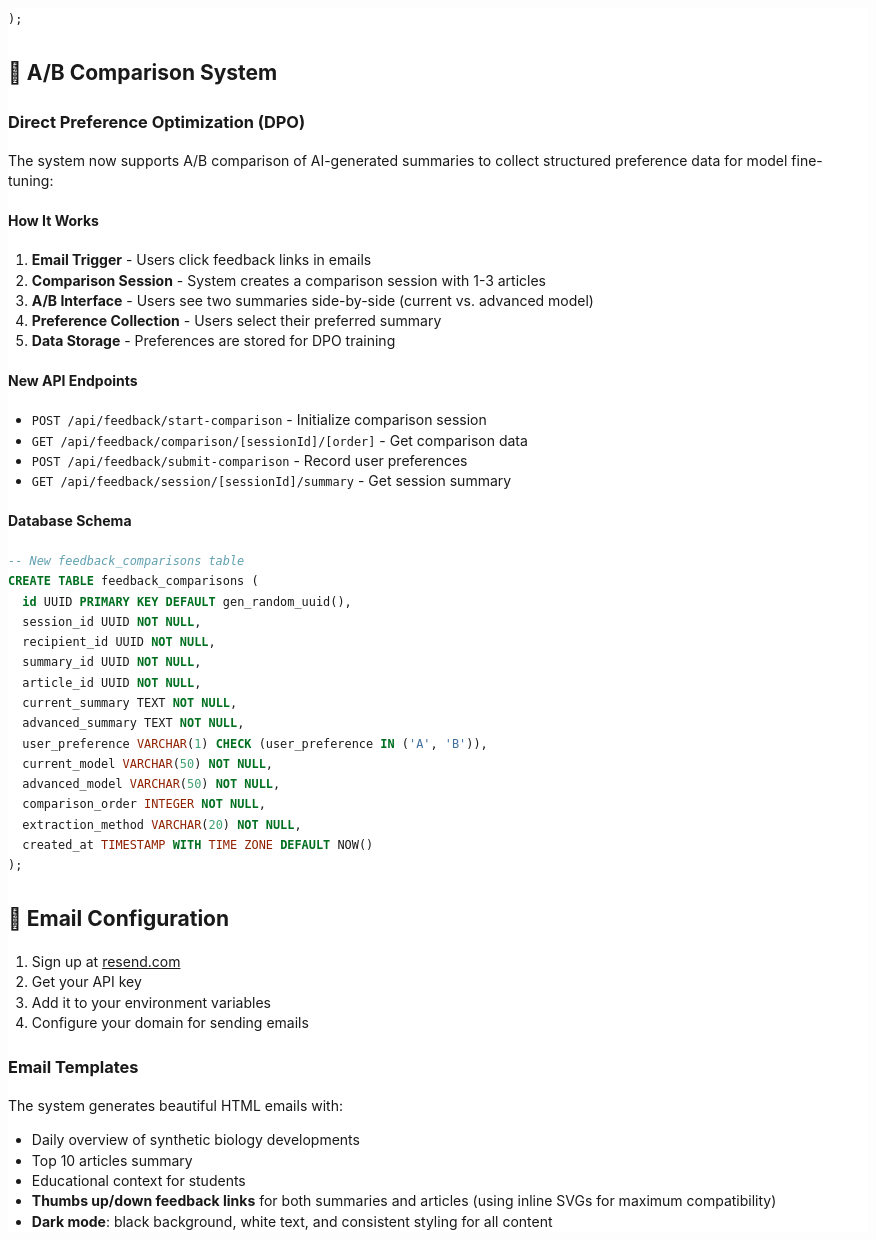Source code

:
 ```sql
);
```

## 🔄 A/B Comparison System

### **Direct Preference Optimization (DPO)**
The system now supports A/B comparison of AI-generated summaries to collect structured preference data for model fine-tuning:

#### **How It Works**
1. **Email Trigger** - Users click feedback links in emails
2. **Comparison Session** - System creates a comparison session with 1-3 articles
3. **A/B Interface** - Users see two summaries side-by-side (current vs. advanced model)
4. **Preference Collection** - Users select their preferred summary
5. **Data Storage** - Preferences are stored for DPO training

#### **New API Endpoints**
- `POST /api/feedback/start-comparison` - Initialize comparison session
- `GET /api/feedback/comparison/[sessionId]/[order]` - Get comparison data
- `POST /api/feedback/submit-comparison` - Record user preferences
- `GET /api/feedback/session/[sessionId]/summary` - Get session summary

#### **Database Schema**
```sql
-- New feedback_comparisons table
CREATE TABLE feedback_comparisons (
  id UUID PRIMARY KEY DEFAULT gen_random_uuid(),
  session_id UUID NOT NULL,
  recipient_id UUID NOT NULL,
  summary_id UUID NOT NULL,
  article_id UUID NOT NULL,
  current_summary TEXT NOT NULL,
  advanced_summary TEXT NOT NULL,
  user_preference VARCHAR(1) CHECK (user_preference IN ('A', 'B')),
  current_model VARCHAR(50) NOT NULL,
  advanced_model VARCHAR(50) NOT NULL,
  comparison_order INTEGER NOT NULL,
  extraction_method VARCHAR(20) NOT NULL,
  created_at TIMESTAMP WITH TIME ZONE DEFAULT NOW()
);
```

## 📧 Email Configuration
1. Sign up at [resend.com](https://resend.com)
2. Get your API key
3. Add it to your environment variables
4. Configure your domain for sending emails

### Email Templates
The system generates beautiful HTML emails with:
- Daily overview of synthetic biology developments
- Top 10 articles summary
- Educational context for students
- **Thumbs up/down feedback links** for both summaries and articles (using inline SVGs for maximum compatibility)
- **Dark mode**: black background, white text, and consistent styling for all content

## [Problem statement]
Leave out the pictures. Transcribe only the lines above, from the first through the one that contains "- **Thumbs up/down".

## [Task response]
Source code

:
 ```sql
);
```

## 🔄 A/B Comparison System

### **Direct Preference Optimization (DPO)**
The system now supports A/B comparison of AI-generated summaries to collect structured preference data for model fine-tuning:

#### **How It Works**
1. **Email Trigger** - Users click feedback links in emails
2. **Comparison Session** - System creates a comparison session with 1-3 articles
3. **A/B Interface** - Users see two summaries side-by-side (current vs. advanced model)
4. **Preference Collection** - Users select their preferred summary
5. **Data Storage** - Preferences are stored for DPO training

#### **New API Endpoints**
- `POST /api/feedback/start-comparison` - Initialize comparison session
- `GET /api/feedback/comparison/[sessionId]/[order]` - Get comparison data
- `POST /api/feedback/submit-comparison` - Record user preferences
- `GET /api/feedback/session/[sessionId]/summary` - Get session summary

#### **Database Schema**
```sql
-- New feedback_comparisons table
CREATE TABLE feedback_comparisons (
  id UUID PRIMARY KEY DEFAULT gen_random_uuid(),
  session_id UUID NOT NULL,
  recipient_id UUID NOT NULL,
  summary_id UUID NOT NULL,
  article_id UUID NOT NULL,
  current_summary TEXT NOT NULL,
  advanced_summary TEXT NOT NULL,
  user_preference VARCHAR(1) CHECK (user_preference IN ('A', 'B')),
  current_model VARCHAR(50) NOT NULL,
  advanced_model VARCHAR(50) NOT NULL,
  comparison_order INTEGER NOT NULL,
  extraction_method VARCHAR(20) NOT NULL,
  created_at TIMESTAMP WITH TIME ZONE DEFAULT NOW()
);
```

## 📧 Email Configuration
1. Sign up at [resend.com](https://resend.com)
2. Get your API key
3. Add it to your environment variables
4. Configure your domain for sending emails

### Email Templates
The system generates beautiful HTML emails with:
- Daily overview of synthetic biology developments
- Top 10 articles summary
- Educational context for students
- **Thumbs up/down feedback links** for both summaries and articles (using inline SVGs for maximum compatibility)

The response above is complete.